The number one thing was timing. Timing accounted for 42 percent of the difference between success and failure. Team and execution came in second and the idea actually came in third. This does not necessarily imply that the idea is not important accross all cases but sometimes the timing of the idea mattered more than its greatness.
Timing as the deciding factor #
Let’s take a look at a few concrete and popular examples. A very popular example is the story of Airbnb. Airbnb was founded in 2008 and it was a time when the economy was in a recession. People were not traveling as much as they used to and the idea of renting out your home to a stranger was not as popular as it is today. The idea was rejected by many smart investors because they believed that nobody is going to rent out their home to a stranger. But one of the reasons why Airbnb was so successful was that it was founded at the right time. The timing was right and the idea was great.
The timing of the recession meant that people were in desperate need of extra cash and that maybe helped people overcome their objection against renting out their home to a stranger.

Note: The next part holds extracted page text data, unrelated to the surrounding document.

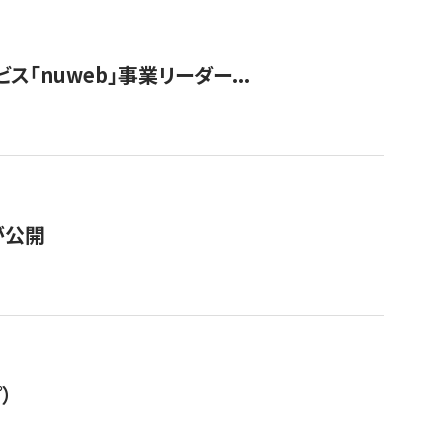
ス「nuweb」事業リーダー...
が公開
）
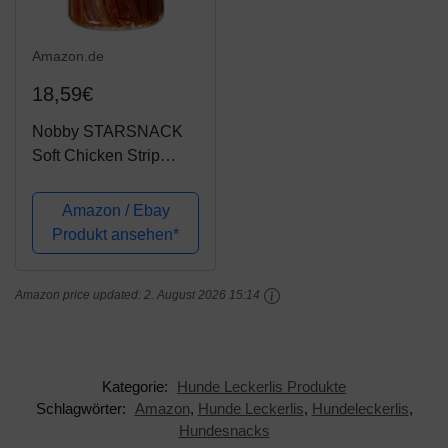
Amazon.de
18,59€
Nobby STARSNACK
Soft Chicken Strip
Dose 450 g
Amazon / Ebay
Produkt ansehen*
Amazon price updated:
2. August 2026 15:14
Kategorie:
Hunde Leckerlis Produkte
Schlagwörter:
Amazon
,
Hunde Leckerlis
,
Hundeleckerlis
,
Hundesnacks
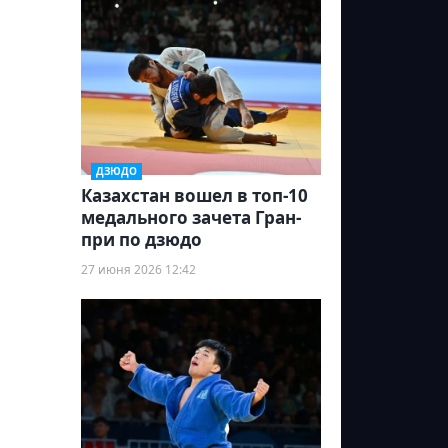
ДЗЮДО
Казахстан вошел в топ-10
медального зачета Гран-
при по дзюдо
27 июня 2026 12:42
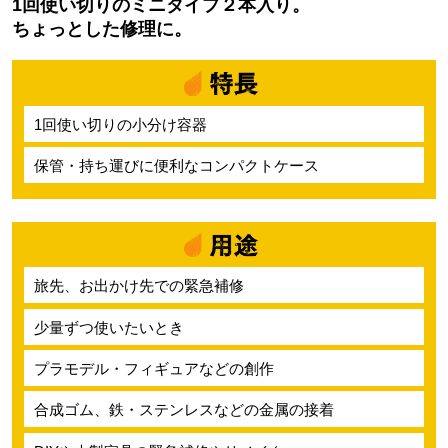
1回使い切りのミニタイプ２本入り。
ちょっとした修理に。
1回使い切りの小分け容器
保管・持ち運びに便利なコンパクトケース
旅先、お出かけ先での緊急補修
少量ずつ使いたいとき
プラモデル・フィギュアなどの創作
合成ゴム、鉄・ステンレスなどの金属の接着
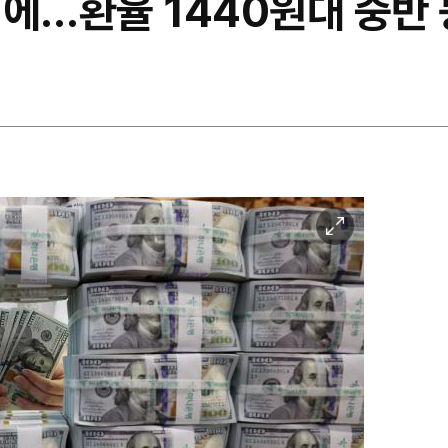
려에…환율 1440원대 중반
이
미
지
확
대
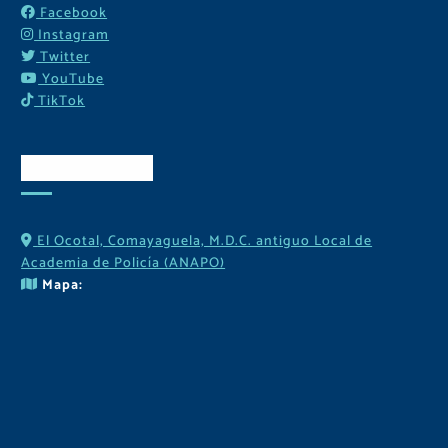
Facebook
Instagram
Twitter
YouTube
TikTok
Contactos
El Ocotal, Comayaguela, M.D.C. antiguo Local de
Academia de Policía (ANAPO)
Mapa:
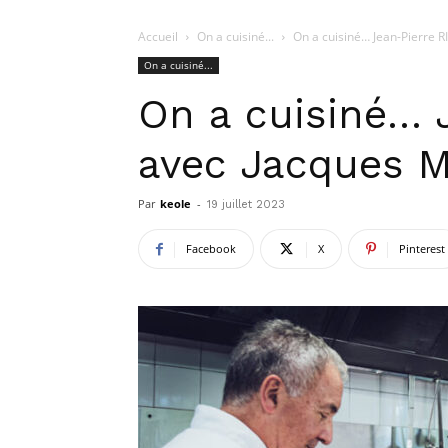
Accueil
On a cuisiné...
On a cuisiné… Jean-Pierre
On a cuisiné...
On a cuisiné… 
avec Jacques
Par
keole
-
19 juillet 2023
Facebook
X
Pinterest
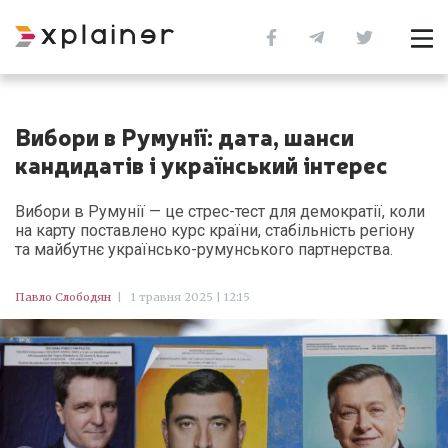
Вибори в Румунії: дата, шанси
кандидатів і український інтерес
Вибори в Румунії — це стрес-тест для демократії, коли
на карту поставлено курс країни, стабільність регіону
та майбутнє українсько-румунського партнерства.
Павло Слободян
|
1 травня 2025 | 12:15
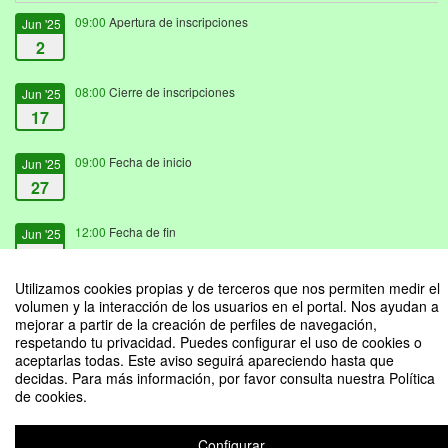
09:00
Apertura de inscripciones
Jun '25
2
08:00
Cierre de inscripciones
Jun '25
17
09:00
Fecha de inicio
Jun '25
27
12:00
Fecha de fin
Jun '25
27
Utilizamos cookies propias y de terceros que nos permiten medir el
volumen y la interacción de los usuarios en el portal. Nos ayudan a
mejorar a partir de la creación de perfiles de navegación,
respetando tu privacidad. Puedes configurar el uso de cookies o
aceptarlas todas. Este aviso seguirá apareciendo hasta que
Taller: Entendiendo la biomecánica de los árboles
decidas. Para más información, por favor consulta nuestra Política
de cookies.
Organizado por Escuela de Ciencias Ambientales
Configurar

Another famous example is Uber. Uber was founded in 2009 and it was a time when the economy was still recovering from the recession. People were still in need of extra cash and the idea of renting out your car to a stranger was not as popular as it is today. Although the idea, the execution and the business model were all great, the timing was actually perfect. Many companies have implemented Uber’s idea prior and have failed have failed because wrong timing meant a lack of demand.
The takeaway #
In summary, it is obvious that the execution, the team and the funding definitely matters a lot. A start-up needs all 5 factors in order to achieve a big success but but timing might matter the most. According to Bill Gross, the best way to assess timing is to really look at whether consumers are really ready for what you have to offer them. You need to honestly asses the demand for your product or service and if you think that the demand is not there yet, you might want to wait a little bit longer.